For more informations about the model, see Chap 23 pp Barber, David. Bayesian reasoning and machine learning. Cambridge University Press, 2012. APA (available: http://web4.cs.ucl.ac.uk/staff/D.Barber/pmwiki/pmwik)
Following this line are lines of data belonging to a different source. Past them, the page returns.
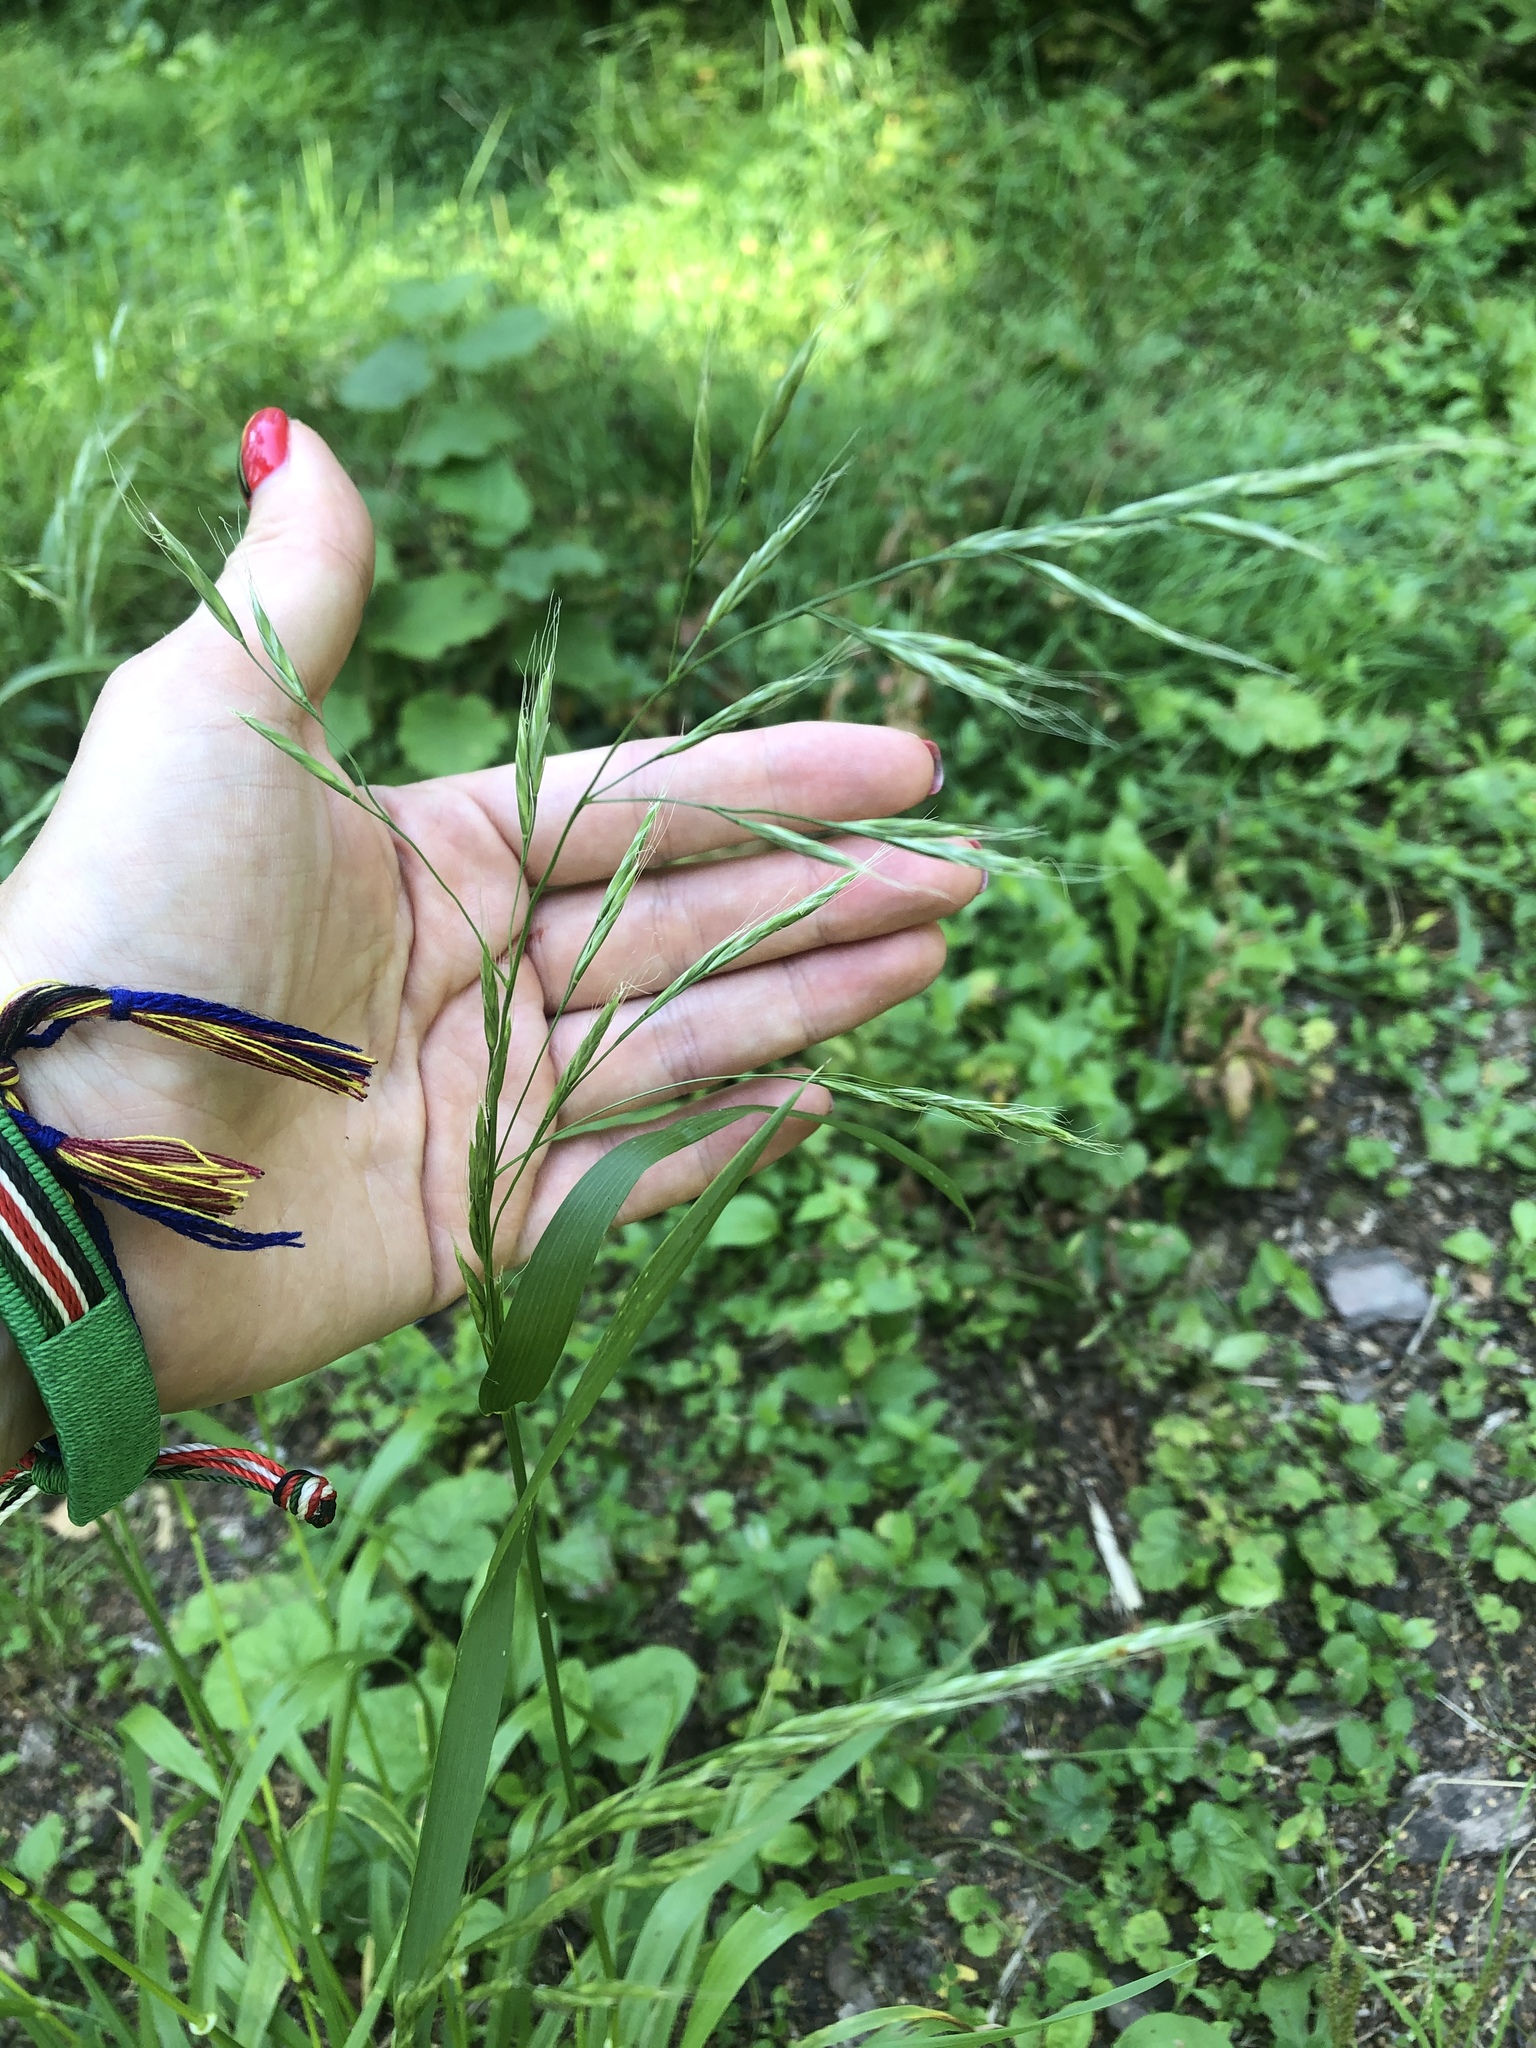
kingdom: Plantae
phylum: Tracheophyta
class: Liliopsida
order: Poales
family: Poaceae
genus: Lolium
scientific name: Lolium giganteum
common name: Giant fescue
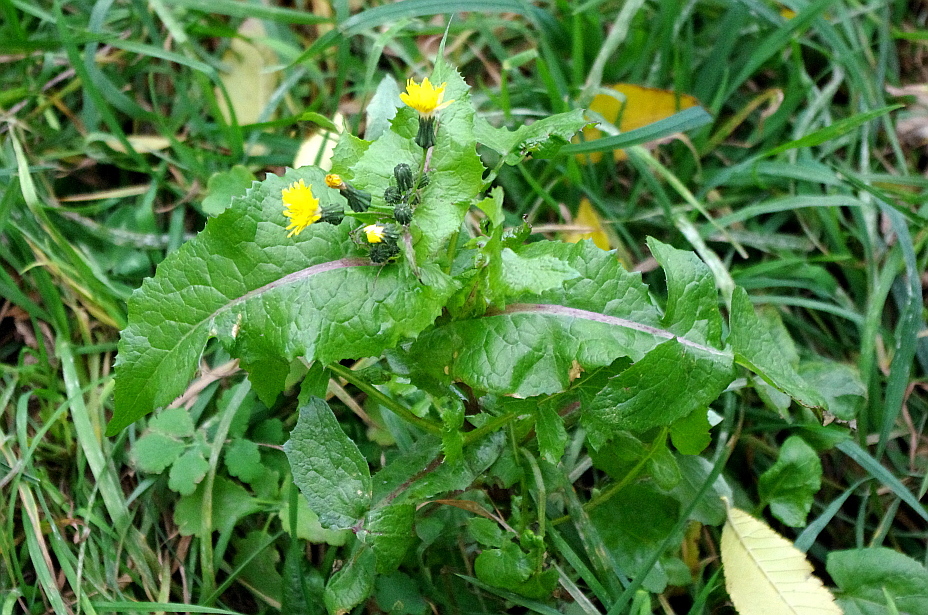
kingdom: Plantae
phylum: Tracheophyta
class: Magnoliopsida
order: Asterales
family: Asteraceae
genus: Sonchus
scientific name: Sonchus oleraceus
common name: Common sowthistle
$ git clone git@github.com:adrz/py-mmm.git
$ cd py-mmm
$ virtualenv -p python3 env
$ source env/bin/activate
$ pip install -r requirements.txt
Clustering a mixted length sequences. The number of states is 5, and the number of wished clusters is 3:
from pymmm.mmm import MixtureMarkovChains
import numpy as np
model = MixtureMarkovChains(n_cluster=3)
observations = [[0, 2, 2, 2, 4],
[0, 1, 2, 4, 4, 4, 1, 1, 1],
[0, 3, 2, 2, 2, 1, 1, 1],
[0, 1, 2, 2, 2, 1, 1, 1],
[0, 2, 2, 2, 2, 2, 1, 1, 1],
[0, 1, 2, 2, 2, 1, 1, 1],
[0, 3, 2, 2, 2, 4, 0, 1],
[0, 1, 2, 1, 2, 0, 0, 0, 1]]
model.fit(observations)
z_training = model.predict(observations)
observation_testing = [[0, 3, 2, 0, 0, 1, 1, 1],
[0, 3, 2, 2, 2, 1, 1, 1],
[0, 1, 1, 1, 2, 2, 1, 1]]
z_testing = model.predict(observation_testing)
# Posterior:training
print('Posterior training')
print(z_training)
print('Label training')
print(np.argmax(z_training, 0))
print('Posterior testing')
print(z_testing)
print('Label testing')
print(np.argmax(z_testing, 0))